I read about Meagan Chaney’s 30 Minute Challenge today and thought I’d give it a go. I normally don’t have a lot of studio time after work anyway, so I thought I’d find out what I can really get done in just 30 minutes.
Not counting setup and teardown/cleanup, I made 3 small guinomi / tea / wine / saki cups, and one large 11″ bowl.
What I learned was:
1) Loafer’s Glory is a little less forgiving than Little Loafers. I clearly need more practice time with this new body.
2) Doing a time challenge with a new clay body you’re not used to is clearly a bad idea.
3) Even with the difficulties, I was happy with what I got done, and had a lot of fun too!
So, if you’re not up to Mr Kline’s 12 by 12 challenge, give Meagan’s 30 Minute Challenge a try!
After a particularly busy week last week, I finally got a chance to get back in the studio last night.
I threw 2 2lb vase forms with the new Standard #240
white stoneware. I’m thinking it’s at least as good as the old 563, if not better. I didn’t have much trouble controling it or getting decent height from it, and that’s significant given how out of practice and challenged I am right now.
Overall, a very satisfying evening.
I’d recently gotten a comment on my clay review post on Standard #563 from Curtis that it had been discontinued. Standard has replaced it with #240, another smooth white ^6 stoneware.
So when I went to buy new clay last night, and discovering they were out of my favorite Little Loafers, I got a bag of #240 to try.
It wasn’t bad at all. I’m still out of practice, but it seemed a bit easier and well behaved than the old 563. I’ve mainly been trying to have fun and experiment, but I’ll have to find out how well the new clay burnishes and polishes after a saggar fire.
Today’s clay review is Standard Clay Co. #112
It’s a buff cone 6 stoneware with dark specks of manganese. The same clay is available without specks as #225.
Lots of people like this clay. It’s generally the recommended clay for all the beginning wheel classes here at Pullen. I used it myself exclusively for several years, before branching out and experimenting with other clays.
I’m still struggling to re-adjust to it after using the smooth white stoneware for my saggar work. I’m better able to control it when throwing small work, 1, 1.5 pounds, but run into serious issues over 2-3 pounds. At this point I think I’m going to take the advise of Deborah and Gary and age the rest. Just divide it, wedge it a bit, and take it home for a while.
The iron and manganese react well with glazes giving nice results. As usual, the grog, grit and manganese make for a poor surface for burnishing. As the clay shrinks in firing, it all pushes through the surface. It’s still an interesting surface though, just not completely smooth.

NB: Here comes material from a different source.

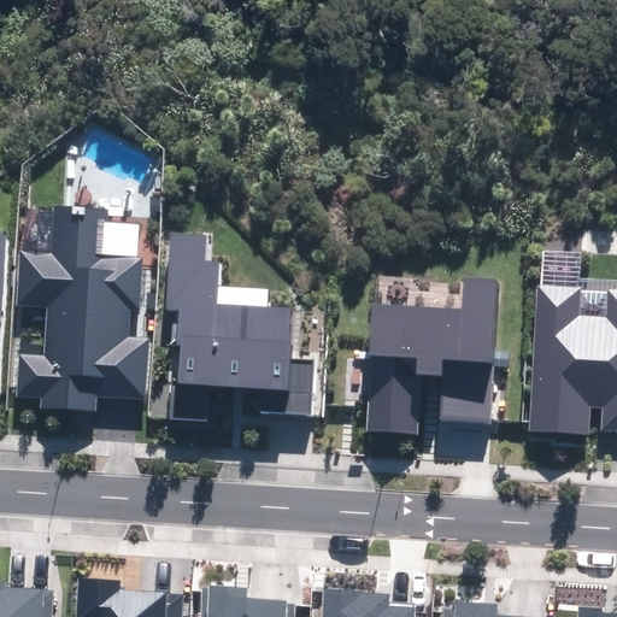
[(109,213),(64,210),(60,251),(16,248),(12,307),(46,310),(43,347),(19,345),(16,394),(43,395),(43,406),(101,409),(103,397),(153,400),(157,336),(130,334),(133,303),(145,304),(147,257),(106,254),(109,213)]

Today’s clay review is Little Loafers, from Highwater Clays.
Formulated as a cone 6 version of their cone 10 Loafers Glory, it is also a smooth, white stoneware with no grog or grit.
I started using this body last spring, after another potter suggested that if I liked the Standard 563, I’d probably like Little Loafers. They were right! To me, it has all the smooth response of the 563 without as much of the fussiness. It seems to stand up better, and the S cracks have been nearly non-existent. The ones that did appear were clearly my fault, and were on pieces intended as tests and not at all properly thrown.
Like the 563, it takes a beautiful burnish and saggar fires well. I haven’t done any handbuilding with it, but from the way it throws, I’d suspect that while it might not be ideal, it’s probably better behaved than the 563.
It quickly became my favorite. But alas, there was none on the latest clay shipment.
I thought it might be useful to share my personal thoughts on the various clay bodies I’ve used and loved or hated.
First up is Standard Ceramic Co. #563. It’s a white stoneware, cone 6, no grog.
I really liked this clay from the first time I used it. In the beginning, it was a bit harder to control because it was so much smoother and responsive than what I was used to.
Having no grog, sand or grit, it burnishes very well if you’re into that sort of thing. I am.
It can be a bit more prone to S-cracks in the bottoms if you leave your bottoms a bit too thick or don’t compress them well, so pay attention to your technique and don’t skip steps.
I’ve not handbuilt with it, but others have said it doesn’t have enough grog (none) and is difficult to work with. Your mileage may vary.